Sunday, January 20, 2008

Underpass project: BBMP is laughing stock

Work on underpass to go on for 10 more days

Staff Reporter

BBMP Commissioner regrets announcing project deadline

Contractors say delay will raise project cost

We will be more careful in future: BWSSB chief

BANGALORE: Work on the “magic ready-to-fit” underpass, which was earlier scheduled to be completed in 72 hours from the start at 10 a.m. on January 16, will now take another 10 days.

This is because of uncontrollable water seepage from the huge underground water lines detected while excavating the earth.

Regretting the delay, Bruhat Bangalore Mahanagara Palike (BBMP) Commissioner S. Subramanya told presspersons on Saturday that “he committed a mistake by having announced a 72-hour deadline for the project.”
Inconvenience

“I am sorry for not being able to meet the deadline. I should have made statements only after the work. I regret the delay and the resultant inconvenience caused to citizens. Work has slowed down because of the wet surface in the trenches. We may require another 10 days for completing the project. But I assure you that we will complete it at the earliest,” Mr. Subramanya said.

Denying that the delay in the work would escalate the project cost, he said the contracts had been awarded on the basis of the quantity of elements required to be placed for the facility. But contractors executing the Rs. 1.5-crore project told The Hindu that the cost might go up by 25 per cent.

“With an extended deadline, our costs on men, material and fuel for the heavy duty machines will go up by 25 per cent,” one of the three contractors handling the project said.
Old lines

One abandoned and two live water lines, apart from two minor sewerage lines passing beneath the area where the proposed ramp for the underpass has to be laid, were detected only during excavation.

Asked why these lines were not traced during the Ground Penetration Radar (GPR) tests done before the start of work, the commissioner said the lines were those that had been laid prior to 1900, during the British regime.

“These lines were found at a depth of 5.2 metres from the ground level, whereas GPR equipment can penetrate only up to two to three metres,” he said.

Refusing to set a deadline for the other six proposed “ready-to-fit” underpasses at various junctions, the commissioner said they would be taken up in a phased manner after completing the Cauvery junction facility.
Utility maps

Bangalore Water Supply and Sewerage Board (BWSSB) chairperson Latha Krishna Rao, who denied that the board did not have a master plan of water pipelines in the city, said: “We have maps of utilities that were laid after 1900. As these lines were laid much before that, we were not aware of their location.”

The board was set up in the 1950s and water supply prior to that was taken care by the erstwhile BMP.

“But even we do not have any maps with regard to these lines,” Mr Subramanya pointed out.
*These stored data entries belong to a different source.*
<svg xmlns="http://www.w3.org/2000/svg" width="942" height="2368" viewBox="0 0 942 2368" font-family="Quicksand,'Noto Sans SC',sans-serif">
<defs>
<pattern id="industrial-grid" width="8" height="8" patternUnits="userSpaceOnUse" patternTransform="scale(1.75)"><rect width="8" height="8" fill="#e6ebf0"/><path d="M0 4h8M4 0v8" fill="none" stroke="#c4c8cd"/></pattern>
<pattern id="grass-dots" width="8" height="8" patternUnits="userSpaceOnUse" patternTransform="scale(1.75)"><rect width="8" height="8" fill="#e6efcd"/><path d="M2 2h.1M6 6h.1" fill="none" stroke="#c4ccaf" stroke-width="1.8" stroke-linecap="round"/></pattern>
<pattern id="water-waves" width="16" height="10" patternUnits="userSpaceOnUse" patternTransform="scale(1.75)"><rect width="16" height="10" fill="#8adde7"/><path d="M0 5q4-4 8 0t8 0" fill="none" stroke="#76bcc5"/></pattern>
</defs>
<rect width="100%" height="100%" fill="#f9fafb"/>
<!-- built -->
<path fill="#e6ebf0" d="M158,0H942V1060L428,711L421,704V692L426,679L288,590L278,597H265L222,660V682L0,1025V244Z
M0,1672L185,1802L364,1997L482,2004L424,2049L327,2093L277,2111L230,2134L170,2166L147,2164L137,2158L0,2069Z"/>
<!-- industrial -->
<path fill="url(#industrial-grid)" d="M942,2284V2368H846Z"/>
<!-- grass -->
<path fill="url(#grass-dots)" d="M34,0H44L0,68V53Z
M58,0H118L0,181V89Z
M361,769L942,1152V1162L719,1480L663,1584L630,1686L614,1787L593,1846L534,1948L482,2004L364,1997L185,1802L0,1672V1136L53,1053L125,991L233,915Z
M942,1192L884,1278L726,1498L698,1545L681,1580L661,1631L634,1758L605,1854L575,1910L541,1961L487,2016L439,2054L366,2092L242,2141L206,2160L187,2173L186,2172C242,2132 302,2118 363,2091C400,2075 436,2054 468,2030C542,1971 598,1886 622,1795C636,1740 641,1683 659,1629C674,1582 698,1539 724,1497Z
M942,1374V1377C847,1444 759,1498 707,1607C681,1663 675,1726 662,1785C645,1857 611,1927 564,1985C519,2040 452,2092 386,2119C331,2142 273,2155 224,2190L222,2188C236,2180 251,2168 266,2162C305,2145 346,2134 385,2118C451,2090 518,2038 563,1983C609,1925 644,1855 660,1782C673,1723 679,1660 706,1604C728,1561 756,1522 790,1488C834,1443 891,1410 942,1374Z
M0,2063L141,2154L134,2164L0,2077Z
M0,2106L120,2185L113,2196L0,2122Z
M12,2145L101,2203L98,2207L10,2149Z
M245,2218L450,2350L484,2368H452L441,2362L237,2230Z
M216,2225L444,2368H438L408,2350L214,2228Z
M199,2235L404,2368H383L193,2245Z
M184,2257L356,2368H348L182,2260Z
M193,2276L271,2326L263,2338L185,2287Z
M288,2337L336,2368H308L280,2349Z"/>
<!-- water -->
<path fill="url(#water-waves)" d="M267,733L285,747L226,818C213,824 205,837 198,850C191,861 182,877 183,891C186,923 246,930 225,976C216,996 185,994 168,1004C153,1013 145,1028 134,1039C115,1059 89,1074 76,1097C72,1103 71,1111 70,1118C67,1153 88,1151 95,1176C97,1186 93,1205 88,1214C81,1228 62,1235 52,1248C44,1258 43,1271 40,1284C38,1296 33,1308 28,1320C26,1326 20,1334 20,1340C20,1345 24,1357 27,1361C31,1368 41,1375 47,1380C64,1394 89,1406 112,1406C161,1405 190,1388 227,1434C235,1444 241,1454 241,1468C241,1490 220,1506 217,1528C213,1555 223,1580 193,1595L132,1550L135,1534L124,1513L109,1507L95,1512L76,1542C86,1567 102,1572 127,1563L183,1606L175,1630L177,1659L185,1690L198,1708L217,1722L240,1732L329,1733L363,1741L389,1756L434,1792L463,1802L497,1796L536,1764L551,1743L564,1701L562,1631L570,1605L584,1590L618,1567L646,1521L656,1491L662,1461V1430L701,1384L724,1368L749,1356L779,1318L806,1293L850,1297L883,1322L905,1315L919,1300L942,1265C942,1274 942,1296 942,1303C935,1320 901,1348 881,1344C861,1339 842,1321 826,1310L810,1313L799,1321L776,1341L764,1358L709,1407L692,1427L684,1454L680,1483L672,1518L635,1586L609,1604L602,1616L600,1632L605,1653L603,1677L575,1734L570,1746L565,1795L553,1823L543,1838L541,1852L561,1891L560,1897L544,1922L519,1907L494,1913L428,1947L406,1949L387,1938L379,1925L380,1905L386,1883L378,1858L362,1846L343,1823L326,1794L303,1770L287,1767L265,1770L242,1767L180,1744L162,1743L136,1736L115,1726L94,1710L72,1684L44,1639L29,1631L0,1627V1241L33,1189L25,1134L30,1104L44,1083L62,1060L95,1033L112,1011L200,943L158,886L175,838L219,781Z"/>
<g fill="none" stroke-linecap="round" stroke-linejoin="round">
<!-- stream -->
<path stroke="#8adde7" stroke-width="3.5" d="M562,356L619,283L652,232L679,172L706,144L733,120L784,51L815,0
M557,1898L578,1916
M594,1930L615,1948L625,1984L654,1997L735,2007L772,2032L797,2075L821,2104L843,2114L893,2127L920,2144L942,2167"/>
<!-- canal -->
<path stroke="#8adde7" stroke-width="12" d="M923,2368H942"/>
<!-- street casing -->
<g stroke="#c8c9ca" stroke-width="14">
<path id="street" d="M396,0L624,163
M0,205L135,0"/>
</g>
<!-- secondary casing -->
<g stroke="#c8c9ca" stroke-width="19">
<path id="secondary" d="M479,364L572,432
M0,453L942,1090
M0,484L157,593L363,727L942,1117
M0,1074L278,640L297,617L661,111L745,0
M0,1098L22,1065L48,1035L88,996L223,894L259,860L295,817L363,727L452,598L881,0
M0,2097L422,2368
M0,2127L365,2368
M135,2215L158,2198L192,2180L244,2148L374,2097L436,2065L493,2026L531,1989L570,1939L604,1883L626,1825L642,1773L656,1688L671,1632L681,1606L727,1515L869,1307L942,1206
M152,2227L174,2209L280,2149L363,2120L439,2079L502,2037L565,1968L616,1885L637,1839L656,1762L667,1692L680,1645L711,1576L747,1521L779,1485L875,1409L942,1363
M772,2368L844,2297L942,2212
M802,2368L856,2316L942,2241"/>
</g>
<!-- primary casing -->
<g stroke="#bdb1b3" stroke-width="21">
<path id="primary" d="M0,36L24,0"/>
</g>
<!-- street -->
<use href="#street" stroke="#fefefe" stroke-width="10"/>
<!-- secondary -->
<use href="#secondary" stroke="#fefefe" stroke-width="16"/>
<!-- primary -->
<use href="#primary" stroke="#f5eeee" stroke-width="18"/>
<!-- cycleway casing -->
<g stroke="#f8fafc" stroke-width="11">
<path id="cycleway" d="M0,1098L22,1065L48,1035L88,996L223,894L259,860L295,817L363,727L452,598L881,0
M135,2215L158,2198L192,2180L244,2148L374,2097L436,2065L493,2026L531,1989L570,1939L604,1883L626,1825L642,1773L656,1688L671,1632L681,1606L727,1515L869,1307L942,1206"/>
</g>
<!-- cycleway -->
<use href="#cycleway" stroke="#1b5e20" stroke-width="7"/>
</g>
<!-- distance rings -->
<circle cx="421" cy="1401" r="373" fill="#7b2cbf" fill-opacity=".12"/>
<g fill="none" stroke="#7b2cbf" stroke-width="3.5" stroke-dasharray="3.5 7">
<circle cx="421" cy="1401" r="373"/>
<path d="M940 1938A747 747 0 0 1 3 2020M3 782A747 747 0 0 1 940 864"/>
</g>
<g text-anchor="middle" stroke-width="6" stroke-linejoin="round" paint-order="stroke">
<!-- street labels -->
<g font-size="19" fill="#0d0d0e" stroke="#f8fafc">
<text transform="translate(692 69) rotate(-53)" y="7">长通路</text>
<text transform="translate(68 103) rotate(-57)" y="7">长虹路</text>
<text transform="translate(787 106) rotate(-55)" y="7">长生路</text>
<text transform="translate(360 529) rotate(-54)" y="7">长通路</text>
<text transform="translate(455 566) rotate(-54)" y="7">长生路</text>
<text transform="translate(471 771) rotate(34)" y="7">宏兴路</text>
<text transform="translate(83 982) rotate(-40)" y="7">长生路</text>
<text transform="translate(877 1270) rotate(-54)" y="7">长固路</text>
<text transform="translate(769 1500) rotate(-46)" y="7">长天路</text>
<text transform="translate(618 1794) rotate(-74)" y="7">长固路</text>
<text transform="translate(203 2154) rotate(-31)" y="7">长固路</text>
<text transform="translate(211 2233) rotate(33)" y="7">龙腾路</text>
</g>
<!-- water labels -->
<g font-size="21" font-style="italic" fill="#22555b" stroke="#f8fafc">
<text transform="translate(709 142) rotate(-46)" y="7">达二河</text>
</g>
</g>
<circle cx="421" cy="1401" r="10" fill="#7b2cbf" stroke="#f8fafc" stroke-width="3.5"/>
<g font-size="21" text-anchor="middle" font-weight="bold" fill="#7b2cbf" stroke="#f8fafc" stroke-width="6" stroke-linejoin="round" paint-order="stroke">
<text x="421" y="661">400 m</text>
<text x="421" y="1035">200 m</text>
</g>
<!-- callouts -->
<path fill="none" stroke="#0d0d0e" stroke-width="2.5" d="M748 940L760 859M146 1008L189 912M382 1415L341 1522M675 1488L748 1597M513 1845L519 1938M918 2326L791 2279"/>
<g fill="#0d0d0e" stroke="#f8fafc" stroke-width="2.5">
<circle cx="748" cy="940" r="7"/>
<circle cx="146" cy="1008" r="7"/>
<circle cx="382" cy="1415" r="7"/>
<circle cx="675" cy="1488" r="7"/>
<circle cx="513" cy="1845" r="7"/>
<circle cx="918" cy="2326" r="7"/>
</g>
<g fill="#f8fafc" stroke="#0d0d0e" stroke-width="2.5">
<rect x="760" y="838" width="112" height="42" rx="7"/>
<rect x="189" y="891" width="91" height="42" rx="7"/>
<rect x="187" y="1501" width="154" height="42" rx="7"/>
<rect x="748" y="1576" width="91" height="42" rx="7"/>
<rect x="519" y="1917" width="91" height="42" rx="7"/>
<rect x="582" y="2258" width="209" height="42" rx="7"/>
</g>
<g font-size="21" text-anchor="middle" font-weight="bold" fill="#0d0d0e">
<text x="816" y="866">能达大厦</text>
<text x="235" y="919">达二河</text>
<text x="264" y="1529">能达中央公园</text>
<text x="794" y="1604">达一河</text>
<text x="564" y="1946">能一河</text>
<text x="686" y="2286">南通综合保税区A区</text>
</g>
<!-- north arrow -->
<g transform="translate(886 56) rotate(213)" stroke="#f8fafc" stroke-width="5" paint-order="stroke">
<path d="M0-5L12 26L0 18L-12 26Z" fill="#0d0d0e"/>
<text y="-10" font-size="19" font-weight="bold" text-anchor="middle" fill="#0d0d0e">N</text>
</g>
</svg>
Ms. Latha Krishna Rao said the seepage was being plugged and it would not affect the underpass work in the future.
Innovative

“This is a dream project, an innovative experiment that will surely see success in the next 10 days. Probably, if we had more time and had knowledge of their existence, we could have shifted them before work started. We will ensure that all such lines are shifted in advance for all other projects and such a situation will not repeat,” she said.